▶ **ASSIGNED TASK A**
Using the directory tips, answer each question:
(i) Which area holds Reference, Search, & Research Tools?
(ii) What word does the bread crumb trail end with?
(iii) What does the month/year at the end of most link annotations tell you?
▶ **ASSIGNED TASK B**
Carry on the directory tips past their final paragraph, the one on freshness dating.

▶ **DOCUMENT EXTRACT**
:::::
Tips: Get More From the Directory

 

Take Advantage of these Helpful Features

Specialized: This directory is very specialized, and has hand-picked resources for mental health professionals, so you may be able to save a lot of time in finding search tools, free journal reading, literature research help, clinical news, tools, and reference materials. The resources are annotated, and you can add your own comments and resources to the pages.

Tools: Don't miss the Special Purpose Resources area that contains a good variety of Reference, Search, & Research Tools. This might be your favorite part.

Help from the outline: The directory has an outline structure designed for mental health professionals. But this outline can help you browse and discover resources.

Bread crumbs: Above the text, a feature called bread crumbs shows you the each topic that is a level higher than the previous one, going right to left, until it says "home." Home is the Psych In page that includes the directory and various topical articles and blog posts.

Page crumbs: Below the resource text on each page, text tells you where you were, what's next (in the outline sequence), and "up," where you can go one level up in the directory structure. You see these navigational crumbs even if you got to the page by searching.

Freshness dating: Most links include a month/year at the end of the annotation. This tells you when the link was last checked by a human. Even if a long time has elapsed, most links will still be good, because they mostly go to major, established, and reliable resources. However, it's also likely that the resource has more than was found at the time of the last visit.
:::::
▶ **SOURCE MATERIAL**
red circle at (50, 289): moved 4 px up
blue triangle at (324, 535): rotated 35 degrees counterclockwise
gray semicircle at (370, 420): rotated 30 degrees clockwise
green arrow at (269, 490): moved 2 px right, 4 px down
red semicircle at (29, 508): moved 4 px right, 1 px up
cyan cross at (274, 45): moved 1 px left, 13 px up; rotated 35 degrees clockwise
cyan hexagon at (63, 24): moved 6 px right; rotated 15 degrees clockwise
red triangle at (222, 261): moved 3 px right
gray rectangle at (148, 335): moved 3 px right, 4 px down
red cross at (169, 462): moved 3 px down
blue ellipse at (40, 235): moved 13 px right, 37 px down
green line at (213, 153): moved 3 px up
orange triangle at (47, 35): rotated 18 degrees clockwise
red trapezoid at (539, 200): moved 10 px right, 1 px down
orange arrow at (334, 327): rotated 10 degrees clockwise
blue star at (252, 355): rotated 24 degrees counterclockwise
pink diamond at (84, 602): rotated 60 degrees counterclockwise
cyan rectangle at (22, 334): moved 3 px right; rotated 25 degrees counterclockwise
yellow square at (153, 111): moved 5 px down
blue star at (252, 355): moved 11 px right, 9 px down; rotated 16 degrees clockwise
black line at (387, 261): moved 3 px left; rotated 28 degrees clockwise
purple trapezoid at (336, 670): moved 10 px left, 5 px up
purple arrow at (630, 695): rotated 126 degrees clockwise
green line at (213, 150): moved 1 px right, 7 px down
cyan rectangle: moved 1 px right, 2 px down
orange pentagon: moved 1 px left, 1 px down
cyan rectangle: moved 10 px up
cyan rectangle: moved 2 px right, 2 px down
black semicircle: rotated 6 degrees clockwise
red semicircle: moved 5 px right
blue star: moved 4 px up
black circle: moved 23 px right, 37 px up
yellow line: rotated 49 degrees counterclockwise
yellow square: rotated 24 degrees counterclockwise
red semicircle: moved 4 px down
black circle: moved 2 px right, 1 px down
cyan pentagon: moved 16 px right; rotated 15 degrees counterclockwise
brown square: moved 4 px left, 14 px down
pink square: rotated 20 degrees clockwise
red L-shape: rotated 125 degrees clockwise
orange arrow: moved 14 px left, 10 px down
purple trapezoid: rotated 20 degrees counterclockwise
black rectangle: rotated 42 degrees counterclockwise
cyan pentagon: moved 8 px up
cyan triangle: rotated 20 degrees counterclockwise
:::::
▶ **TASK RESULT A**
(i) The Special Purpose Resources area.
(ii) "Home."
(iii) When the link was last checked by a human.

▶ **TASK RESULT B**
YOU: Please add and discuss resources in your comments. An editor will integrate the resources into the directory based on these comments. The member community can be a strength of the directory.

Why a Directory? Why Use This Directory?

Problems with search engines and unfocused directories: You may not even know about them, but search engines such as Google and Yahoo have a directory structure. These directories only contain a tiny fraction of what's on the web, but that are human-powered listings. But, as of this writing, they have two serious flaws that inspired this directory. 1) Without a specific audience to design for, these scatter resources that seem to belong together among a number of similar or nearly identical topics within a massive database that attempts to embrace all topics on the Internet. 2) With little useful annotation, ODP can still leave you searching and sifting too much. 3) The listings can be affected by politics and profit motive among the various personalities in charge of each category. By the way, the directory that is re-branded and used by some major players is actually known as the The Open Directory Project (ODP).